──────── RAW DATA ────────

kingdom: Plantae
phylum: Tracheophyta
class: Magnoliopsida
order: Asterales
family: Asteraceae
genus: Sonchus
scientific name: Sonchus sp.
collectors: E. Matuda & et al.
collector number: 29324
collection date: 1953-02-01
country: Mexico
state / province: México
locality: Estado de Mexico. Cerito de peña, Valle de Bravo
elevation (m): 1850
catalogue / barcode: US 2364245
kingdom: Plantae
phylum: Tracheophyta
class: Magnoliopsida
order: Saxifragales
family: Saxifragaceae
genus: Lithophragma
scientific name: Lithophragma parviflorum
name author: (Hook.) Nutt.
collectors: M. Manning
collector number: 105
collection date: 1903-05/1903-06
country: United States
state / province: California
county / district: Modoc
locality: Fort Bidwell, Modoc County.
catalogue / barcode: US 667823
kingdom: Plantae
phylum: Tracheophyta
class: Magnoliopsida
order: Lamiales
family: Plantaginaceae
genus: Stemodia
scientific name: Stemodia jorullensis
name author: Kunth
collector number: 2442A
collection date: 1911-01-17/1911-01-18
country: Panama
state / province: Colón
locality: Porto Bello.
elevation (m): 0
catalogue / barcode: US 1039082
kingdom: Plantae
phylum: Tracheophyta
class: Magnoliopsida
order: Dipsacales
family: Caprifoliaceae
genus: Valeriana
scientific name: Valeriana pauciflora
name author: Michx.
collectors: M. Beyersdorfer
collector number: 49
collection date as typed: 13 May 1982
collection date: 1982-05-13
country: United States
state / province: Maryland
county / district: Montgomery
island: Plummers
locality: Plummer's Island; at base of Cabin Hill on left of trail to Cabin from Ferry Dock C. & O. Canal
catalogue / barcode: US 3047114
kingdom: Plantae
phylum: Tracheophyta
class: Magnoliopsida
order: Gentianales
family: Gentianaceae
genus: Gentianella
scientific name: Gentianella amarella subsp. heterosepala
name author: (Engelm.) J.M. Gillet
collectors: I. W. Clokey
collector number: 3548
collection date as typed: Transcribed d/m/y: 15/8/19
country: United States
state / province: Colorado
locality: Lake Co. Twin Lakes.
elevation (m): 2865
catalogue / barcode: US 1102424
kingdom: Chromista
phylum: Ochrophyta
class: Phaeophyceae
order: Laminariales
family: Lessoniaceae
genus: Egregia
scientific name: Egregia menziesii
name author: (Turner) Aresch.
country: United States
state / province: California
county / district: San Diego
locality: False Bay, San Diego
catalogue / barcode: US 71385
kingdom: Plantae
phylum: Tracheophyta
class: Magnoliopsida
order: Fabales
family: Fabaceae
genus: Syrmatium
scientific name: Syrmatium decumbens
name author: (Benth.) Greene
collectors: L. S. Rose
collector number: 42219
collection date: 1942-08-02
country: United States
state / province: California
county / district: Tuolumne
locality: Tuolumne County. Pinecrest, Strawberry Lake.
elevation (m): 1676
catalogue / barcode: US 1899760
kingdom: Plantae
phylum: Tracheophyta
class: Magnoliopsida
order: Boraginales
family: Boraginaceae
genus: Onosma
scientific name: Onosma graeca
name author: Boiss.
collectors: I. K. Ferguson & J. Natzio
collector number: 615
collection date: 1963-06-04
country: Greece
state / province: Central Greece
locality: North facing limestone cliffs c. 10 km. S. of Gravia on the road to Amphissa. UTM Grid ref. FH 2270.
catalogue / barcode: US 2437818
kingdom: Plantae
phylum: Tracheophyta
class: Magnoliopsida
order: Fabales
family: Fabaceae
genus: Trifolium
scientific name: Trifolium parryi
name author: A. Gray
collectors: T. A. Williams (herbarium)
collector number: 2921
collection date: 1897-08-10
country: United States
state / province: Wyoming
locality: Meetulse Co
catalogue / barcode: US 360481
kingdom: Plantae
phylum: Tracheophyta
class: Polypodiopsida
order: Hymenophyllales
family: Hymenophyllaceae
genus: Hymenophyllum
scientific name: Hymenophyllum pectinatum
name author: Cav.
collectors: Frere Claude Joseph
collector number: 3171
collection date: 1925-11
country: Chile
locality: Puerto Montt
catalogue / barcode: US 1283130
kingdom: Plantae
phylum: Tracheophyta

────────

TASK TO CARRY OUT
Retype the lines of the data above, from the line that contains "elevation (m): 2865" through the line that contains "scientific name: Hymenophyllum pectinatum", including both of those lines, without changing anything.

TASK RESPONSE
elevation (m): 2865
catalogue / barcode: US 1102424
kingdom: Chromista
phylum: Ochrophyta
class: Phaeophyceae
order: Laminariales
family: Lessoniaceae
genus: Egregia
scientific name: Egregia menziesii
name author: (Turner) Aresch.
country: United States
state / province: California
county / district: San Diego
locality: False Bay, San Diego
catalogue / barcode: US 71385
kingdom: Plantae
phylum: Tracheophyta
class: Magnoliopsida
order: Fabales
family: Fabaceae
genus: Syrmatium
scientific name: Syrmatium decumbens
name author: (Benth.) Greene
collectors: L. S. Rose
collector number: 42219
collection date: 1942-08-02
country: United States
state / province: California
county / district: Tuolumne
locality: Tuolumne County. Pinecrest, Strawberry Lake.
elevation (m): 1676
catalogue / barcode: US 1899760
kingdom: Plantae
phylum: Tracheophyta
class: Magnoliopsida
order: Boraginales
family: Boraginaceae
genus: Onosma
scientific name: Onosma graeca
name author: Boiss.
collectors: I. K. Ferguson & J. Natzio
collector number: 615
collection date: 1963-06-04
country: Greece
state / province: Central Greece
locality: North facing limestone cliffs c. 10 km. S. of Gravia on the road to Amphissa. UTM Grid ref. FH 2270.
catalogue / barcode: US 2437818
kingdom: Plantae
phylum: Tracheophyta
class: Magnoliopsida
order: Fabales
family: Fabaceae
genus: Trifolium
scientific name: Trifolium parryi
name author: A. Gray
collectors: T. A. Williams (herbarium)
collector number: 2921
collection date: 1897-08-10
country: United States
state / province: Wyoming
locality: Meetulse Co
catalogue / barcode: US 360481
kingdom: Plantae
phylum: Tracheophyta
class: Polypodiopsida
order: Hymenophyllales
family: Hymenophyllaceae
genus: Hymenophyllum
scientific name: Hymenophyllum pectinatum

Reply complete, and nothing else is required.